# How to define number of clusters in K-means clustering?

Is there any way to determine the optimal cluster number or should I just try different values and check the error rates to decide on the best value?

The method I use is to use CCC (Cubic Clustering Criteria). I look for CCC to increase to a maximum as I increment the number of clusters by 1, and then observe when the CCC starts to decrease. At that point I take the number of clusters at the (local) maximum. This would be similar to using a scree plot to picking the number of principal components.

SAS Technical Report A-108 Cubic Clustering Criterion (pdf)

$n$ = number of observations
$n_k$ = number in cluster $k$
$p$ = number of variables
$q$ = number of clusters
$X$ = $n\times p$ data matrix
$M$ = $q\times p$ matrix of cluster means
$Z$ = cluster indicator ($z_{ik}=1$ if obs. $i$ in cluster $k$, 0 otherwise)

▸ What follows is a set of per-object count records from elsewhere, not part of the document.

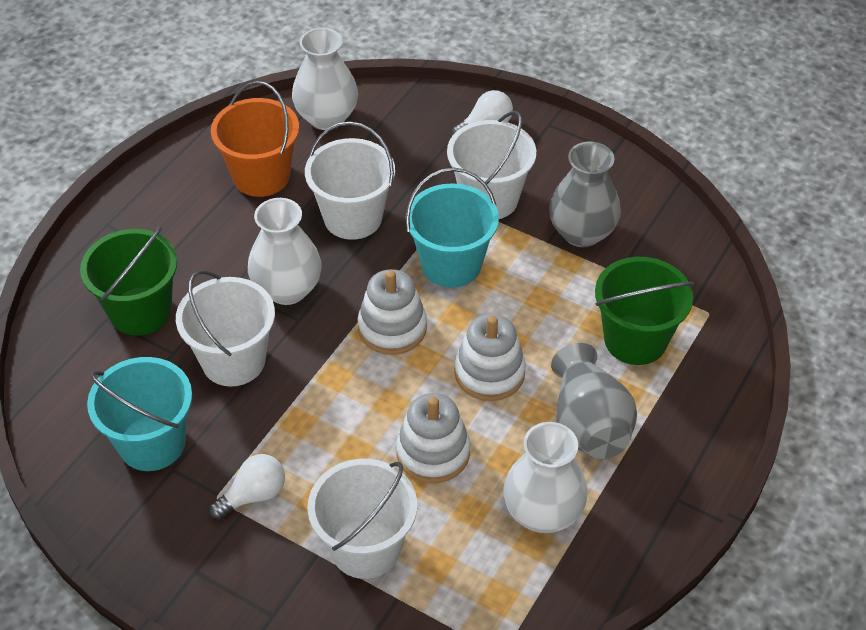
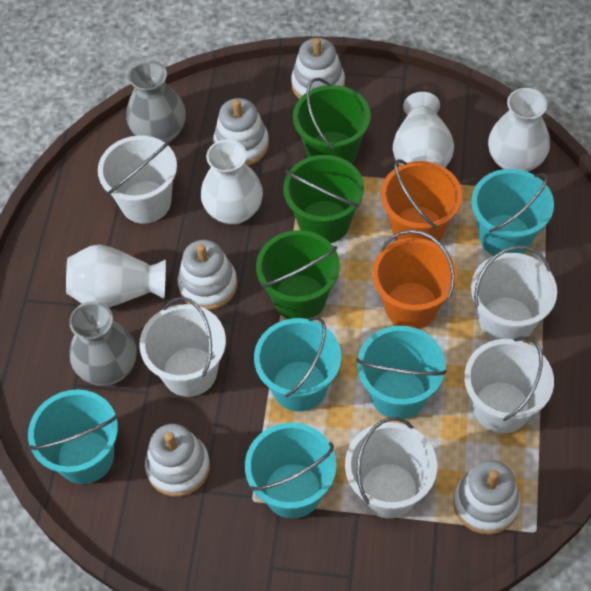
green bucket: 2 -> 3
orange bucket: 1 -> 2
turquoise bucket: 2 -> 5
white bucket: 4 -> 5
white light bulb: 2 -> 0
white stacking toy: 3 -> 5
white vase: 3 -> 4

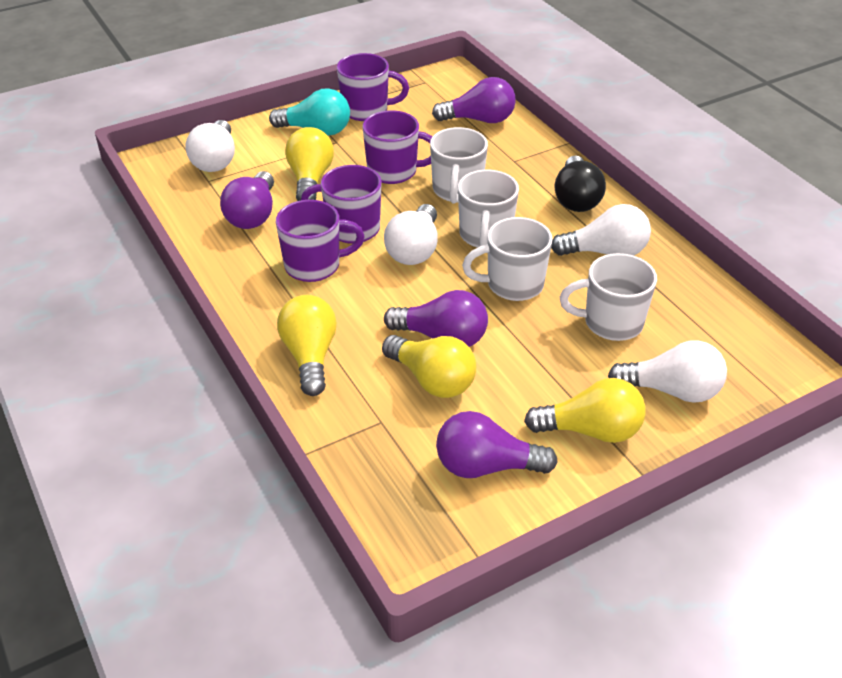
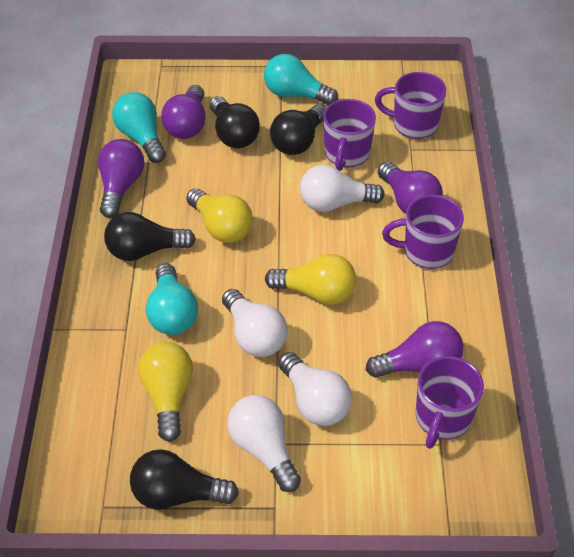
black light bulb: 1 -> 4
turquoise light bulb: 1 -> 3
white mug: 4 -> 0
yellow light bulb: 4 -> 3

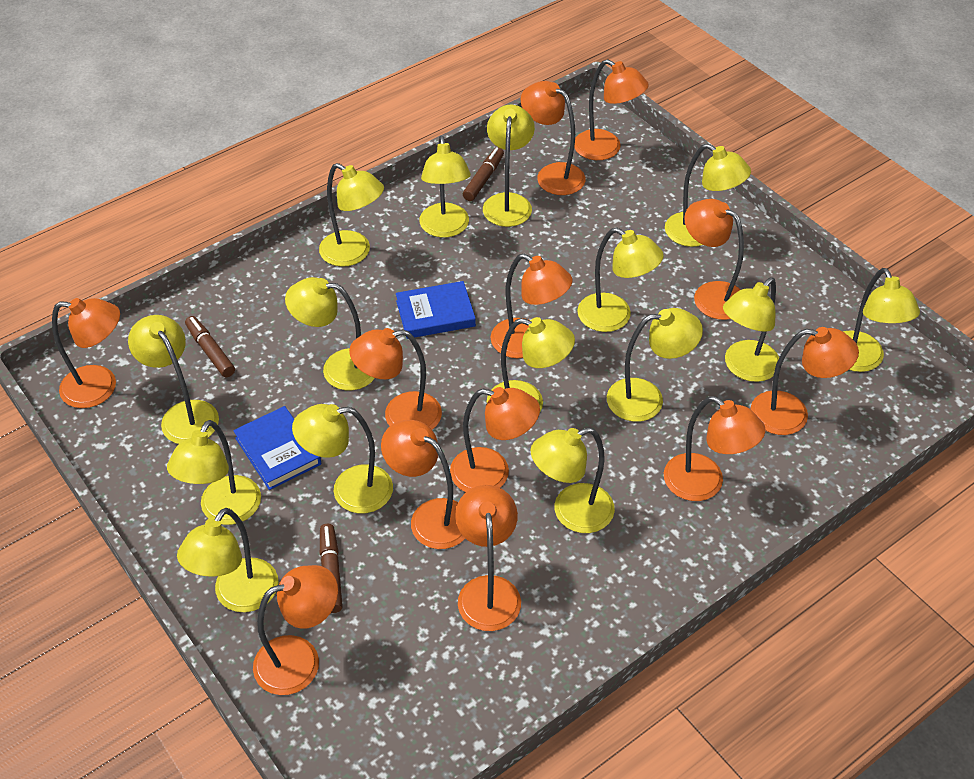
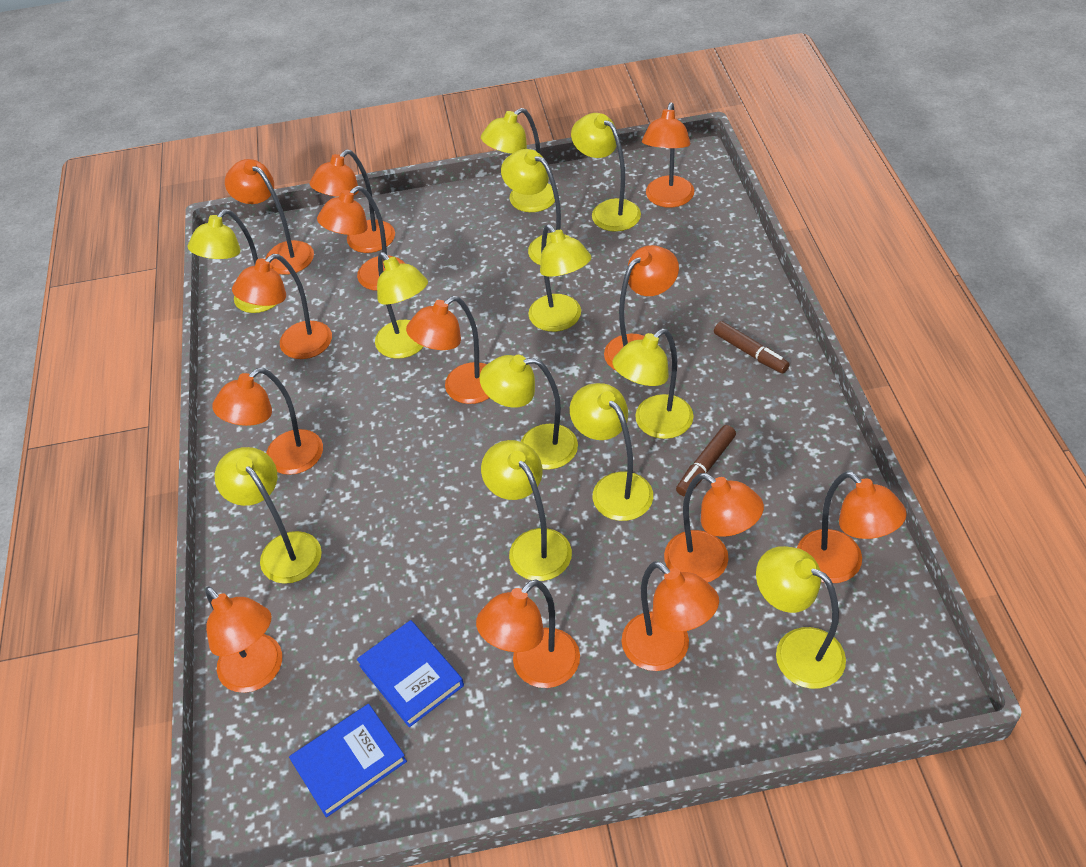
brown marker: 3 -> 2
orange lamp: 12 -> 13
yellow lamp: 15 -> 12

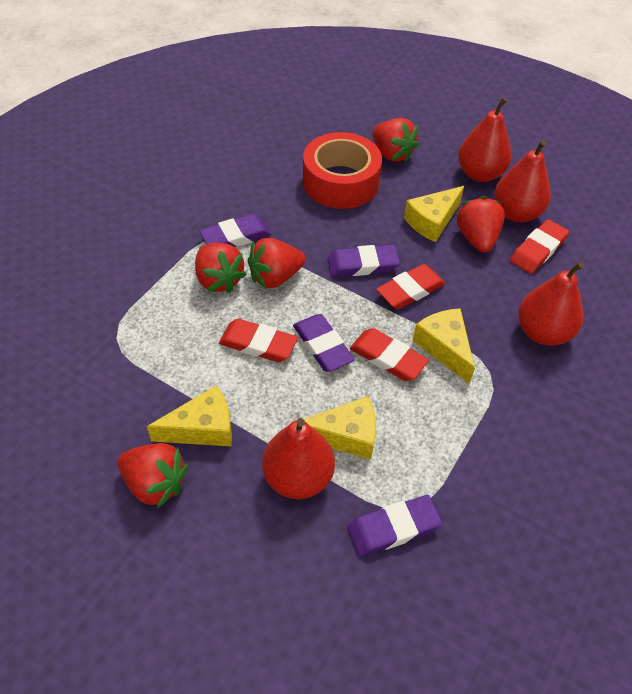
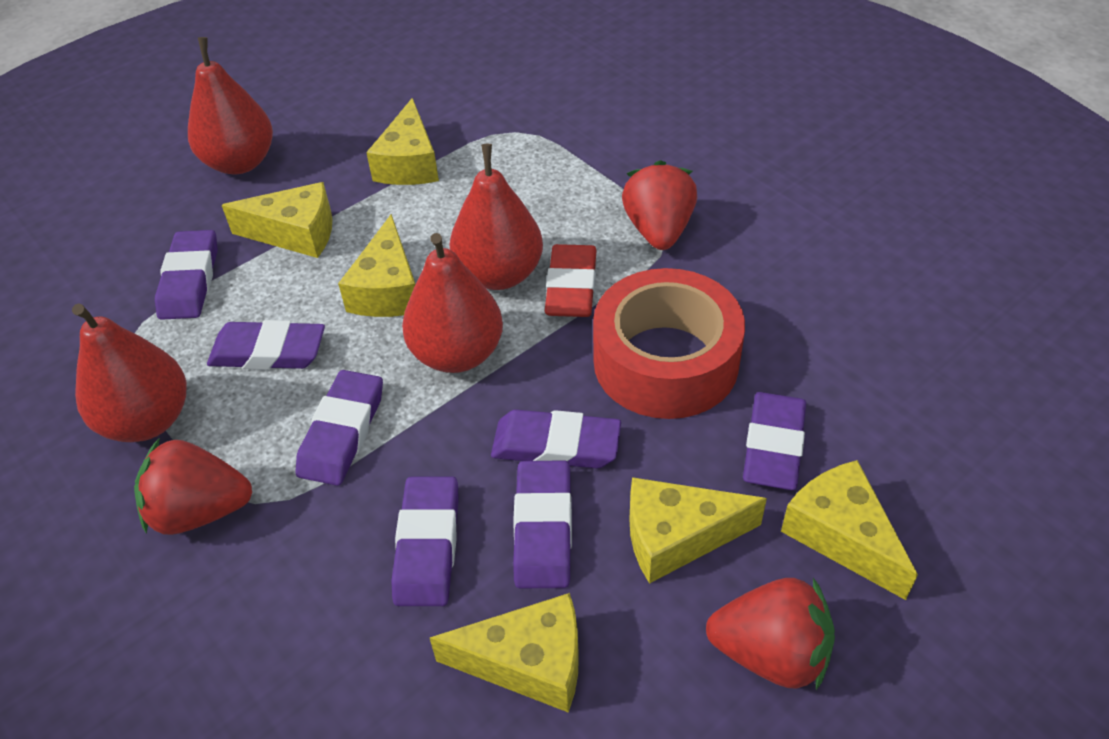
purple eraser: 4 -> 7
red eraser: 4 -> 1
red strawberry: 5 -> 3
yellow cheese: 4 -> 6

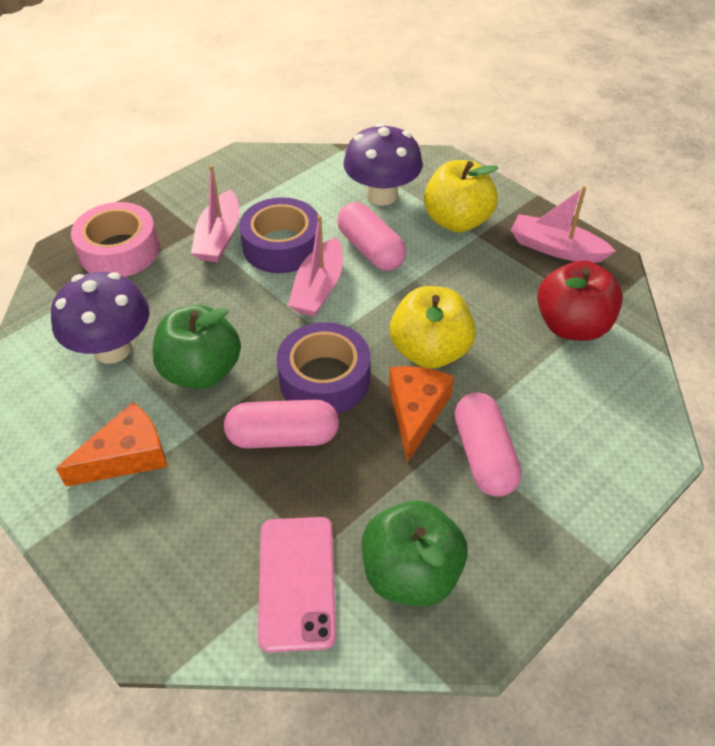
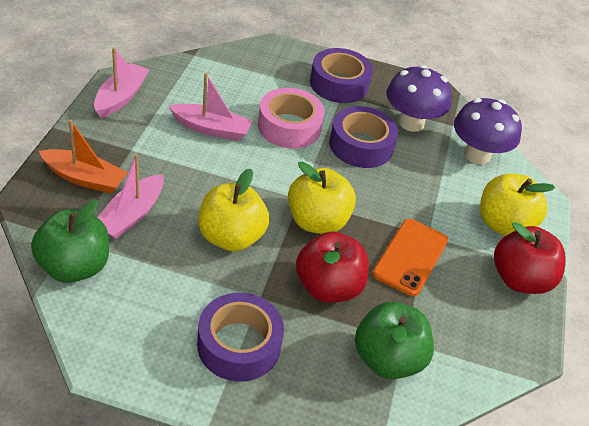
orange boat: 0 -> 1
orange cheese: 2 -> 0
orange phone: 0 -> 1
pink capsule: 3 -> 0
pink phone: 1 -> 0
purple tape: 2 -> 3
red apple: 1 -> 2
yellow apple: 2 -> 3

Assume each variable has mean 0:
$Z’Z = \text{diag}(n_1, \cdots, n_q)$, $M = (Z’Z)-1Z’X$

$SS$(total) matrix = $T$= $X’X$
$SS$(between clusters) matrix = $B$ = $M’ Z’Z M$
$SS$(within clusters) matrix = $W$ = $T-B$

$R^2 = 1 – \frac{\text{trace(W)}}{\text{trace}(T)}$
(trace = sum of diagonal elements)

Stack columns of $X$ into one long column.
Regress on Kronecker product of $Z$ with $p\times p$ identity matrix
Compute $R^2$ for this regression – same $R^2$

The CCC idea is to compare the $R^2$ you get for a given set of clusters with the $R^2$ you would get by clustering a uniformly distributed set of points in $p$ dimensional space.